● **Stated problem**
Extend the passage on Thanksgiving wine and what the Pilgrims drank, writing on from its final sentence.

● **Selected passage**
Every year at this time, wine lovers across the States seek out favorite wines to pair with their Thanksgiving meal. Mine are already selected; socializing with Arneis, cheese with Palo Cortado, Ruché with the turkey, and a nice grower Champagne for whenever. I guess the Riesling and Gigondas are also “whenever”. Why do we do this? Because a great meal likes great wine. But, the Thanksgiving meal is one based strongly on tradition. Turkey, goose, grains, squash, preserved fruits… these are all items thought to have been enjoyed by Pilgrims and their native neighbors in the colonists’ first Harvest Festival in the New World – later known as Thanksgiving. But what alcohol did they drink? There is little direct evidence available to answer this question, but it is unlikely that the first harvest meal involved any alcohol at all, as the newly arrived Pilgrim’s likely didn’t have any ale left from their passage. Even once they were more settled, wine was probably conspicuously missing from that table for a time; through the 17th century the Pilgrims who settled at Plymouth would have most commonly drunk ale and rum.

● **Material shown**
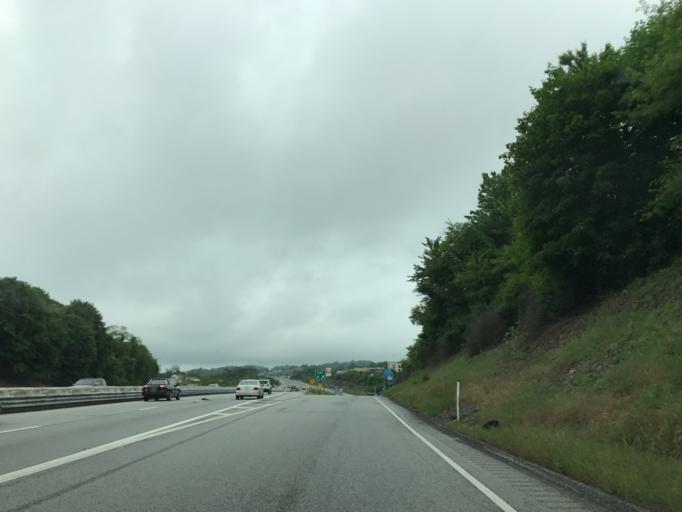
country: US
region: Pennsylvania
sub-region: York County
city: Shrewsbury
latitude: 39.7683
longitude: -76.6664
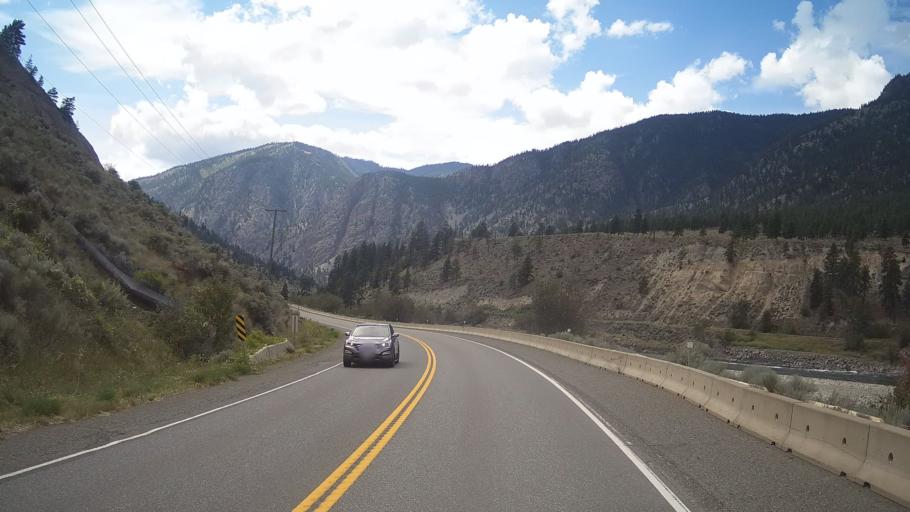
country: CA
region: British Columbia
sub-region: Thompson-Nicola Regional District
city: Ashcroft
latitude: 50.4017
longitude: -121.3782
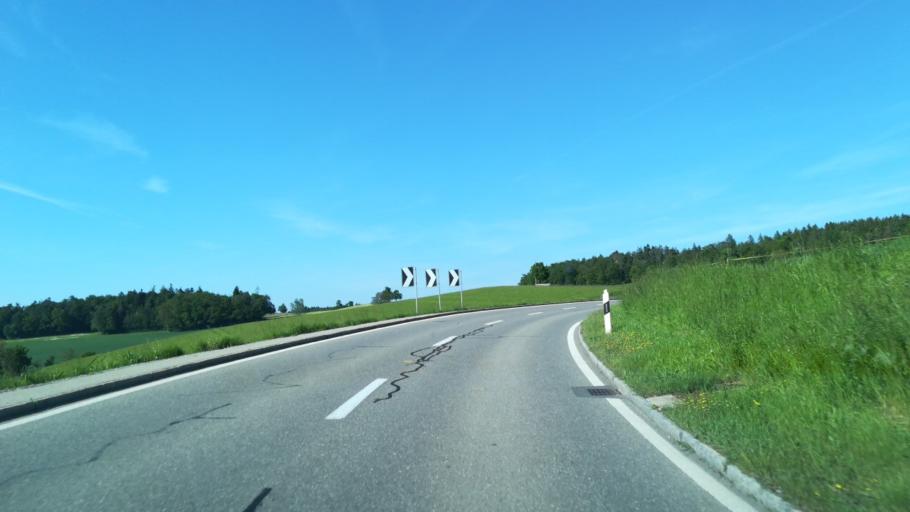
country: CH
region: Zurich
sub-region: Bezirk Andelfingen
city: Kleinandelfingen
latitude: 47.6162
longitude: 8.7343
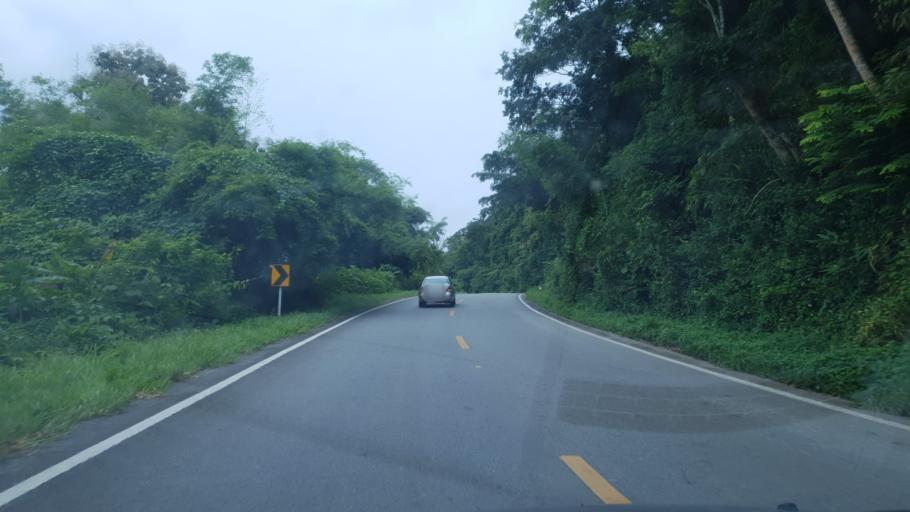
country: TH
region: Mae Hong Son
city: Khun Yuam
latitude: 18.7192
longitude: 97.9082
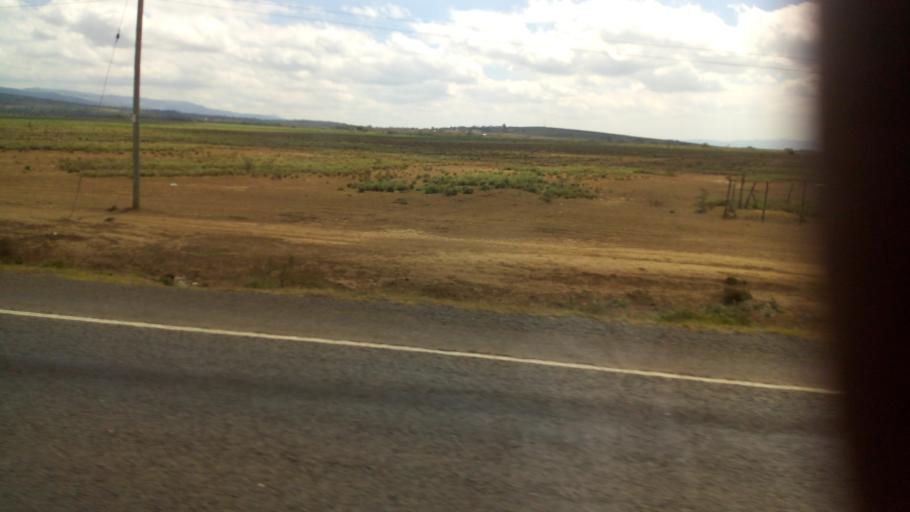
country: KE
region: Narok
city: Narok
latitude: -1.1066
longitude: 36.2329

● **Exercise answer**
While the Pilgrims’ landing at Plymouth occurred in 1620, the social coding influencing their alcohol options begins prior to their departure from England in 1607. England (and Europe) of the 16th and 17th centuries was strongly divided through intertwined elements of class, challenges to existing political structure, and religious fervor and reform. This broad-scale movement was brought to a crescendo around 1517, when Martin Luther’s 95 points helped solidify the Protestant Reformation . It would be a few decades later that Henry VIII famously made the monarchy the head of the reformed Church of England in order to annul his marriage to Catherine of Aragon.
(An aside: Catherine of Aragon’s coat of arms included a pomegranate representing Granada, which had been absorbed into the Kingdom of Aragon in the late 15th century. It is also thought that this symbolized fertility, but I prefer Granada. Ever since I learned of this heraldry, I have decided that the lemon shall evermore be my own personal symbol.) Of course Henry’s “reforms” centered more on his own needs for validation to marry another woman who could produce a male heir than on grounds of papal and clerical excess. The group that comprised the Pilgrims were “separatists”; their view of the reformation of the Church of England was that it was too little, and too entrenched to be modified to their liking and thus they must separate from it. Moreover, they were not free to practice their beliefs free of persecution. So, they escaped to the relative tolerance of the Netherlands, to which we will return later.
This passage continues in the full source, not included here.